O problema não é do migrante, mas daqueles que acreditam que têm raízes fixas em algum lugar. As
“raízes” do homem representam uma ilusão sem futuro, pois na prática ninguém é enraizado. Falar de raízes
para Flusser faz o homem parecer um legume: fixado inexoravelmente à terra. Ao contrário, a filosofia da
migração flusseriana defendia que precisamos reconquistar o desenraizamento como nossa condição humana
fundamental. A dignidade humana está na falta de raízes e na liberdade de permanecer estrangeiro, sempre a
cada vez diferente dos outros, um outro com os outros: “A pátria do apátrida é o outro”. Por isso, só quem
se sente estrangeiro na sua própria pátria é capaz de desenvolver também responsabilidade pelos que
chegam à nossa casa, igualmente em processo de “despatriação”.

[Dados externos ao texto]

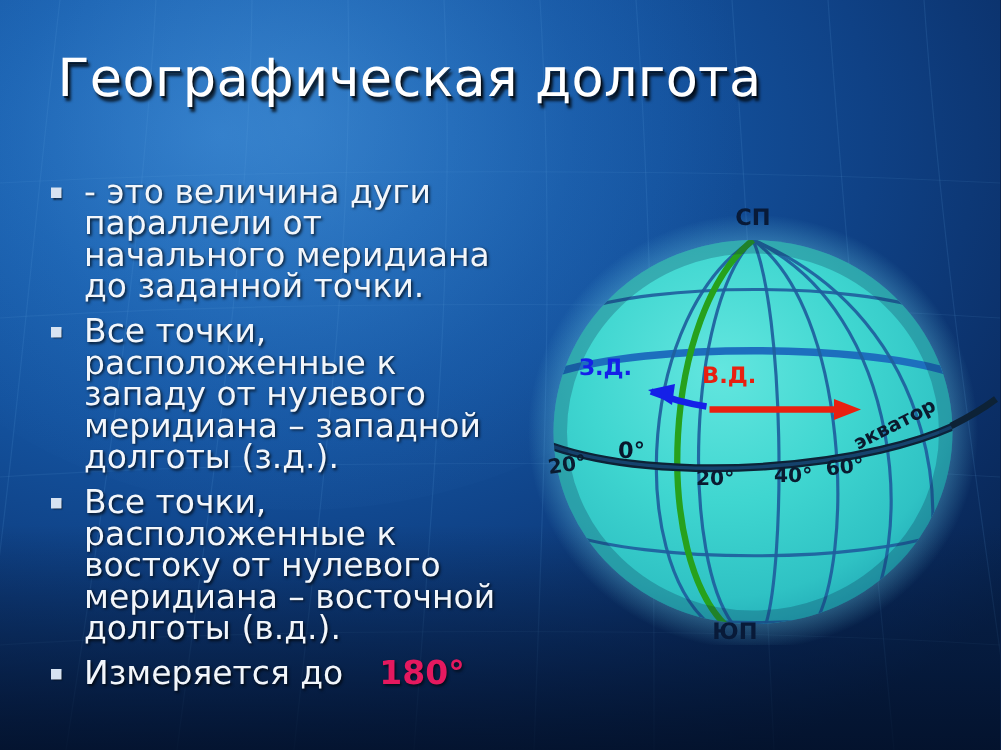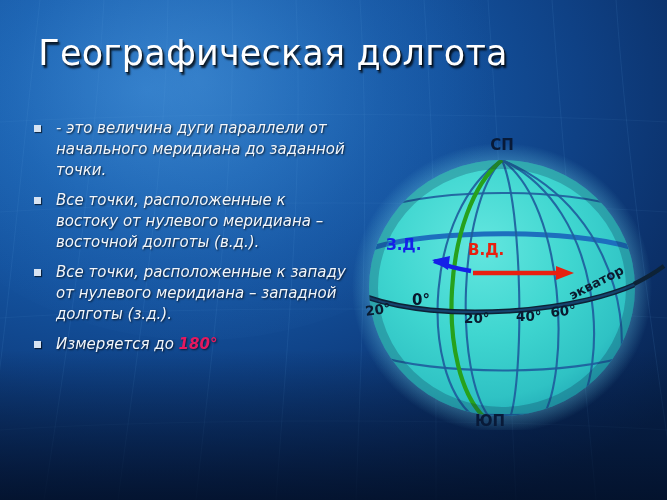"- это величина дуги параллели" .bullet-text { font-size: 15px -> 22px; font-style: italic -> none }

É obvio que dá trabalho não ceder ao mito das “raízes a serem fincadas e defendidas a qualquer
preço”, e é por isso que Flusser considera a chegada dos migrantes enriquecedora para os moradores
originais. Os migrantes são os desenraizados, que procuram desenraizar tudo a sua volta. Os migrantes nos
obrigam a rever nossos hábitos, que são como um cobertor de algodão que cobre todos os cantos e abafa os
sons, é anestésico, esconde informações. O hábito faz tudo ficar bonito e tranquilo. Tira-se o cobertor e tudo
fica monstruoso, inabitual, entsetzlich (deslocado/apavorante em alemão). Através dos migrantes surge a
oportunidade de reaprender a própria casa com outros olhos, vislumbrando outras e melhores perspectivas
para o viver em comum.
A migração é um tema filosófico por excelência, porque fazer filosofia também é uma espécie de
migração interior. Pensar é se exilar em si mesmo, elevando a cobertura do habitual que repousa sobre as
coisas. É sintomático que a maioria dos textos, anotações e projetos de livros de Flusser que tinham como
tema a migração tenham sido escritos em meados da década de 1970, depois do seu banimento por causa da
ditadura militar. É também sintomático que o tema da xenofobia reapareça agora, em tempos onde a volta do
regime militar é reivindicada em nome da instalação da ordem e do progresso.
Pode parecer um pouco utópico, mas a hipótese flusseriana carrega uma proposta alternativa para o
futuro e vale tanto para os brasileiros auto-exilados nos EUA ou em Portugal, como para para os sírios e
venezuelanos refugiados no Brasil. E vai ainda além, na medida em que considera a migração não apenas
um processo geopolítico, mas o próprio modo de ser do humano. Todos nós temos que aprender a migrar da
infância para a vida adulta; todos nós teremos que aprender a migrar, se tivermos sorte, da vida adulta para a
terceira idade. E todos nós, vivendo na pós-modernidade, estamos tendo que migrar dos textos lineares para
a hiper-textualidade da era digital. Enfim, viver consiste em ser constantemente expulso de algum território
(geográfico ou simbólico) e reaprender a morar em terras novas. Como vamos esperar que acolham a nós ou
a nossos filhos nos novos continentes do futuro, quaisquer que sejam, se nós mesmos não formos capazes de
estender os braços a quem procura abrigo e proteção?
Vila Isabel, Rio de Janeiro, Inverno de 2018.